Exercise directions –
Change "Coordinate frame" to "Canvas size" in the lines below, and write them out again with nothing else altered.

— START Stored records —

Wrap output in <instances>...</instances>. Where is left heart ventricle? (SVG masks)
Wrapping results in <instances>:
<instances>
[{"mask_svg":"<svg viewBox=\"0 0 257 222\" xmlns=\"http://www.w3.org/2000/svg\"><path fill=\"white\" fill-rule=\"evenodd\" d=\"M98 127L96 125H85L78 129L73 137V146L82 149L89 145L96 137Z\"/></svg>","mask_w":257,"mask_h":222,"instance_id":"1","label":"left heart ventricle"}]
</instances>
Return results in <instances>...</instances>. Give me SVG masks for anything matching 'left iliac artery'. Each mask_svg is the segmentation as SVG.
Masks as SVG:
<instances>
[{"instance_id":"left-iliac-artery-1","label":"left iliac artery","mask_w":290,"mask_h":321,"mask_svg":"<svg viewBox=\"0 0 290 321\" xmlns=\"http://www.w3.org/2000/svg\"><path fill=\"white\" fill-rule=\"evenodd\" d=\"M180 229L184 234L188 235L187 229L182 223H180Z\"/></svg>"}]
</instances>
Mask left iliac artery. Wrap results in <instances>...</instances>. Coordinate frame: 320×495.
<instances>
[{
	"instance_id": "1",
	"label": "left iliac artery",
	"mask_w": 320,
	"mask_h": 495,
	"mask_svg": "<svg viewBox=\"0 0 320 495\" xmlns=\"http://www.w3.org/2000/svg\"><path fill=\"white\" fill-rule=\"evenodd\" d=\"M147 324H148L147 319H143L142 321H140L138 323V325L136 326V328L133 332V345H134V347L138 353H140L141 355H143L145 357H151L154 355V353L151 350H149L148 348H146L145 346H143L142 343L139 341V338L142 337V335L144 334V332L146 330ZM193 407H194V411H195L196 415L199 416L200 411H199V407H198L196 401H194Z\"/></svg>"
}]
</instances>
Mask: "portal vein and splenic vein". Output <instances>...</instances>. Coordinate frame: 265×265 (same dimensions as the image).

— END Stored records —

Answer for the task –
Wrap output in <instances>...</instances>. Where is left heart ventricle? (SVG masks)
Wrapping results in <instances>:
<instances>
[{"mask_svg":"<svg viewBox=\"0 0 257 222\" xmlns=\"http://www.w3.org/2000/svg\"><path fill=\"white\" fill-rule=\"evenodd\" d=\"M98 127L96 125H85L78 129L73 137V146L82 149L89 145L96 137Z\"/></svg>","mask_w":257,"mask_h":222,"instance_id":"1","label":"left heart ventricle"}]
</instances>
Return results in <instances>...</instances>. Give me SVG masks for anything matching 'left iliac artery'. Each mask_svg is the segmentation as SVG.
Masks as SVG:
<instances>
[{"instance_id":"left-iliac-artery-1","label":"left iliac artery","mask_w":290,"mask_h":321,"mask_svg":"<svg viewBox=\"0 0 290 321\" xmlns=\"http://www.w3.org/2000/svg\"><path fill=\"white\" fill-rule=\"evenodd\" d=\"M180 229L184 234L188 235L187 229L182 223H180Z\"/></svg>"}]
</instances>
Mask left iliac artery. Wrap results in <instances>...</instances>. Canvas size: 320×495.
<instances>
[{
	"instance_id": "1",
	"label": "left iliac artery",
	"mask_w": 320,
	"mask_h": 495,
	"mask_svg": "<svg viewBox=\"0 0 320 495\" xmlns=\"http://www.w3.org/2000/svg\"><path fill=\"white\" fill-rule=\"evenodd\" d=\"M147 324H148L147 319H143L142 321H140L138 323V325L136 326V328L133 332V345H134V347L138 353H140L141 355H143L145 357H151L154 355V353L151 350H149L148 348H146L145 346H143L142 343L139 341V338L142 337V335L144 334V332L146 330ZM193 407H194V411H195L196 415L199 416L200 411H199V407H198L196 401H194Z\"/></svg>"
}]
</instances>
Mask: "portal vein and splenic vein". Output <instances>...</instances>. Canvas size: 265×265 (same dimensions as the image).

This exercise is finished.